The U.S.-based group said it has investigated nine apparent missile attacks that killed at least 215 people, half of them children, between February and July. The most recent attack HRW investigated occurred in the northern province of Aleppo on July 26, killing at least 33 civilians including 17 children.
HRW activists visited the sites of seven of the nine attacks and found no apparent military targets nearby, the group said. Ole Solvang, a senior researcher with HRW, said it's impossible to distinguish between civilians and fighters when firing missiles with wide-ranging destructive effects into densely populated areas.
"Even if there are fighters in the area, you cannot accurately target them and the impact in some of these cases has been devastating to local civilians," Solvang said in a statement.
The HRW called on President Bashar Assad to stop indiscriminate attacks.
Government officials could not immediately be reached for comment. The military has repeatedly denied it is targeting civilians during the 2-year conflict, saying its troops are fighting "terrorists" hiding in civilian areas.

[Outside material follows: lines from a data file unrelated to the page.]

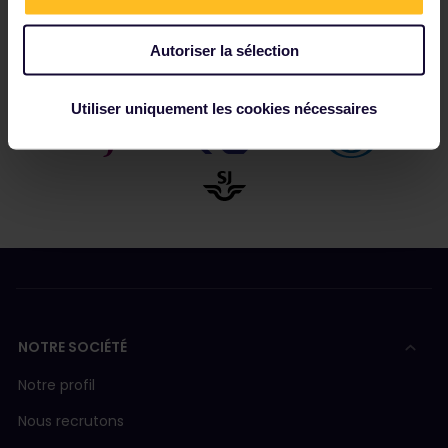
Parmi nos partenaires
Autoriser la sélection
Utiliser uniquement les cookies nécessaires
NOTRE SOCIÉTÉ
Notre profil
Nous recrutons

More than 100,000 people have been killed since the conflict started in March 2011 as largely peaceful protests against Assad's rule. It turned into an armed uprising after opposition supporters took up arms to fight a brutal government crackdown on dissent.
The Assad government claims it is not facing a popular revolt, but a conspiracy by Gulf Arab states and the West seeking to destroy Syria by supplying Islamic extremists with weapons and funds.
In his last public appearance late Sunday, Assad called on the Syrians to unite behind the army's efforts to "defend their homeland."
"There is no solution with terrorism but to strike with an iron fist," Assad was quoted as saying by state news agency SANA. "With this kind of battles that aim at the destruction of the cultural identity and the Syrian national fabric, we either win together as Syrians or lose together."
Assad spoke while taking part in an iftar, the meal that breaks the dawn-to-dusk fast during the Muslim holy month of Ramadan.